New Zealand fashion designer

Joan Allison Talbot (15 April 1927 – 25 July 2003) was a New Zealand fashion designer and retailer. Her work is held in the permanent collection of the Museum of New Zealand Te Papa Tongarewa.

== Biography ==
Talbot was born in Sydney, Australia, on 15 April 1927, and later moved to New Zealand.

Before becoming a fashion designer, Talbot was a model with clothing manufacturer, Classic.

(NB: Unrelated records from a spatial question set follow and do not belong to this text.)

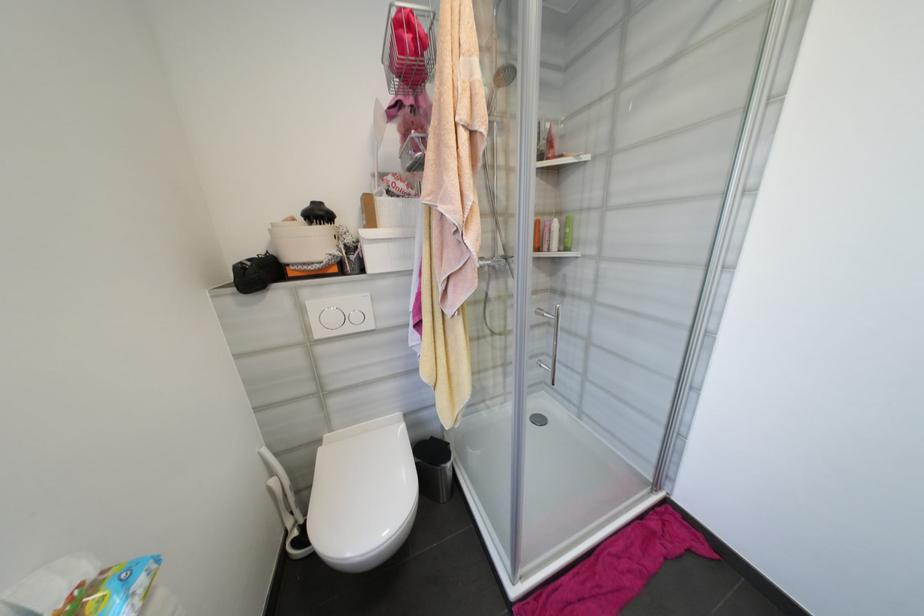
I want to click on white toilet lid, so click(362, 493).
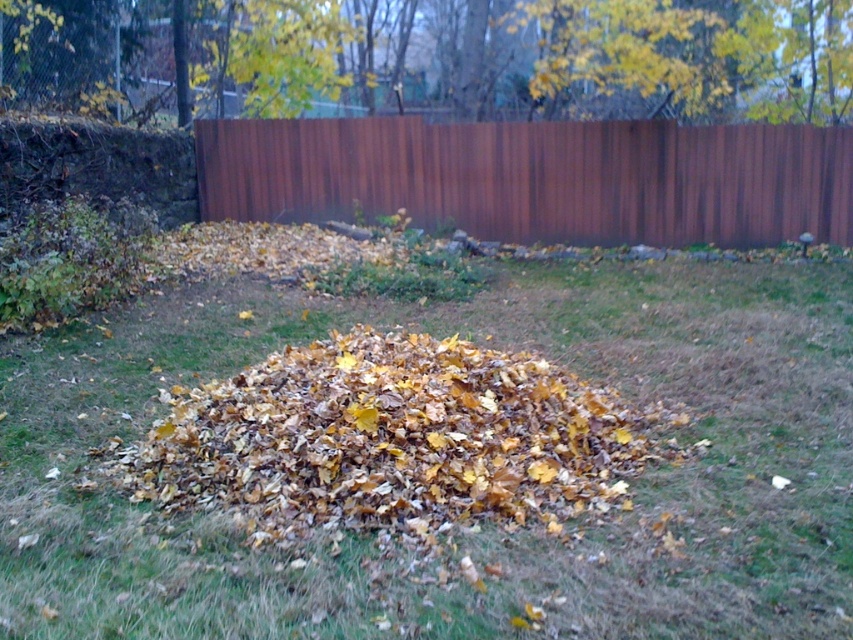
Question: Observing the image, what is the correct spatial positioning of brown dry grass at center in reference to brown wood fence at center?

Choices:
 (A) right
 (B) left

Answer: (A)

Question: Among these objects, which one is nearest to the camera?

Choices:
 (A) yellow-green leaves at upper center
 (B) brown wood fence at center

Answer: (A)

Question: Can you confirm if brown dry grass at center is wider than brown wood fence at center?

Choices:
 (A) yes
 (B) no

Answer: (B)

Question: Is brown dry grass at center to the right of yellow-green leaves at upper center from the viewer's perspective?

Choices:
 (A) no
 (B) yes

Answer: (A)

Question: Which object is farther from the camera taking this photo?

Choices:
 (A) yellow-green leaves at upper center
 (B) brown wood fence at center

Answer: (B)

Question: Which object is positioned farthest from the yellow-green leaves at upper center?

Choices:
 (A) brown dry grass at center
 (B) brown wood fence at center

Answer: (A)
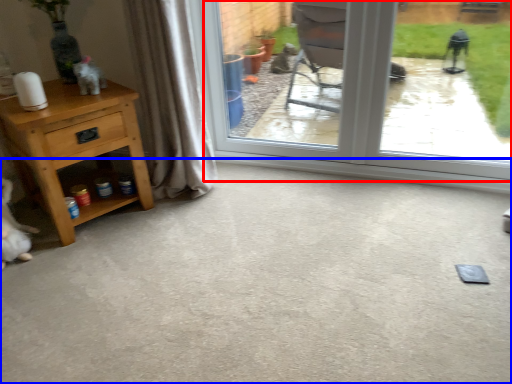
Question: Which point is closer to the camera, window (highlighted by a red box) or concrete (highlighted by a blue box)?

Choices:
 (A) window
 (B) concrete

Answer: (B)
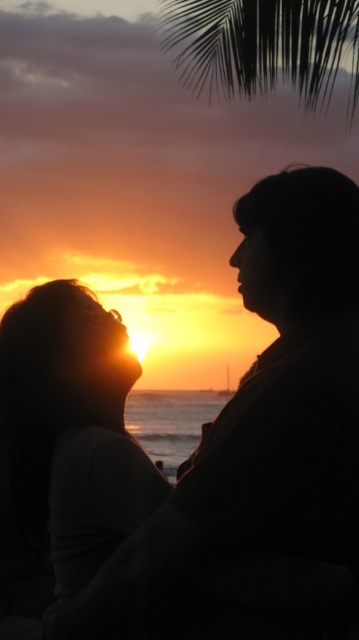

In 1960 she purchased the fashion retailer Tarantella on Vulcan Lane in Auckland, and owned it for 14 years before it closed in 1970. In 1962, Tarantella won a Silver Shears award for leisurewear at the Golden Shears Awards (organised by the Auckland Professional Mannequins Association).

In 1964, Talbot created a wool evening gown and cape with plissé pleats that won the Golden Shears. This gown was later worn by Jan Furness in the Miss New Zealand contest. It is now held at the Museum of New Zealand Te Papa Tongarewa.

Talbot was the president of the Vulcan Lane Association, which helped pedestrianise Vulcan Lane in 1968. She died on 25 July 2003, aged 76.